Das ist es, was die Opfer so schockiert. Und die Aufarbeitung im Odenwald
gebremst hat. "Es war schwer für uns", erzählt ein Lehrer, der in die erste
Aufarbeitung 1998 einbezogen war. "Wir sind ja nicht mehr hingegangen zu
den Tagungen, wenn Becker kam." Aber Becker kam immer öfter, bald war er in
den intellektuellen pädagogischen Kreisen wieder da.
"Wir mussten einsehen", sagt der Lehrer Peter Dehnert, "dass man gegen
solche Verfilzungen nichts ausrichten kann." Diese Kreise gehen weit über
den Odenwald hinaus.
Bensberg bei Köln, der "Blick über den Zaun" tagt, ein Netzwerk von
Reformschulen, das einst aus dem Odenwald heraus gegründet wurde. Es ist
die Konferenz eins nach der zweiten großen Becker-Enthüllung. Der
Hauptvortrag lautet "Was bedeutet Reformpädagogik heute?", gehalten von
Cornelia von Ilsemann, sie ist so etwas wie die Staatssekretärin der
bremischen Bildungsbehörde. In ihrem Referat fällt der Name Gerold Becker -
und den Leuten laufen kalte Schauer den Rücken hinunter.
Wird Becker nun auch aus den intellektuellen Kreisen verstoßen? Nein, von
Ilsemann nennt Becker als Berater und Miterfinder der Bremer Schulreform,
einer Reform, die sie zuvor die ganze Zeit in den höchsten Tönen gelobt
hat.
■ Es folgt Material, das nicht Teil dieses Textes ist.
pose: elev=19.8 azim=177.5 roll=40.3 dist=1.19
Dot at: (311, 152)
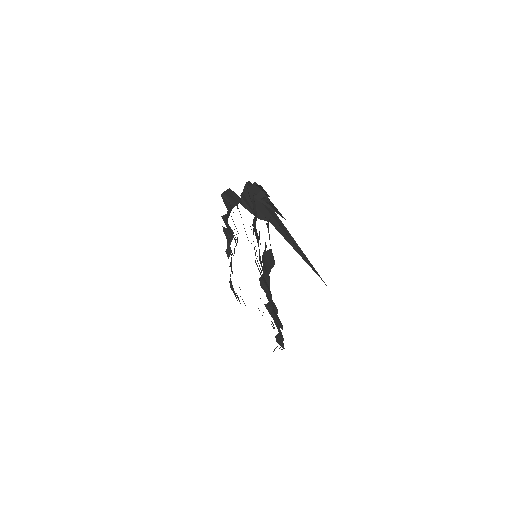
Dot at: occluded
Sie kritisiert Becker nicht, sie verstößt ihn nicht, sie hält ihn im
Kreise der Erlauchten. "Ich habe Becker weder positiv noch negativ
erwähnt", rechtfertigt sich die Frau hinterher, die so kluge und wichtige
Reden über gute Schule halten kann.
Cornelia von Ilsemann hat mit Becker auch nach 1999 häufig kooperiert. Nun
sagt sie: "Wenn ich schon damals gewusst hätte, was heute über Beckers
Rolle im Odenwald bekannt ist, hätte ich nicht mehr mit ihm
zusammengearbeitet." Aber warum haben Sie sich in Bensberg von ihm nicht
distanziert? "Das war ja nicht mein Thema. Ich sollte über Reformpädagogik
heute sprechen", sagte sie. "Die Reformpädagogik sollte nicht vernichtet
werden, reformpädagogische Ideen sind für Schulentwicklung nach wie vor
sehr wichtig."
Das ist ein interessante Frage. Hat die Reformpädagogik etwas mit
besonderer Nähe zum Kind zu tun? Erleichtert oder begünstigt sie so
sexuellen Missbrauch? Da scheiden sich die Geister. Peter Dehnert, ein
Lehrer, der schon zu Gerold Beckers Zeiten da war, sagt: "Diese Sache
entspringt ein Stück weit den Wurzeln der Reformpädagogik in den
Landerziehungsheimen." Von Ilsemann hingegen sagt: "Ich habe kein
Verständnis für Missbrauch. Und ich finde es ein Stück weit unfair, die
Reformpädagogik mit dem Missbrauch in Zusammenhang zu bringen - denn ihr
Kern ist der gegenseitige Respekt vor der Würde des anderen."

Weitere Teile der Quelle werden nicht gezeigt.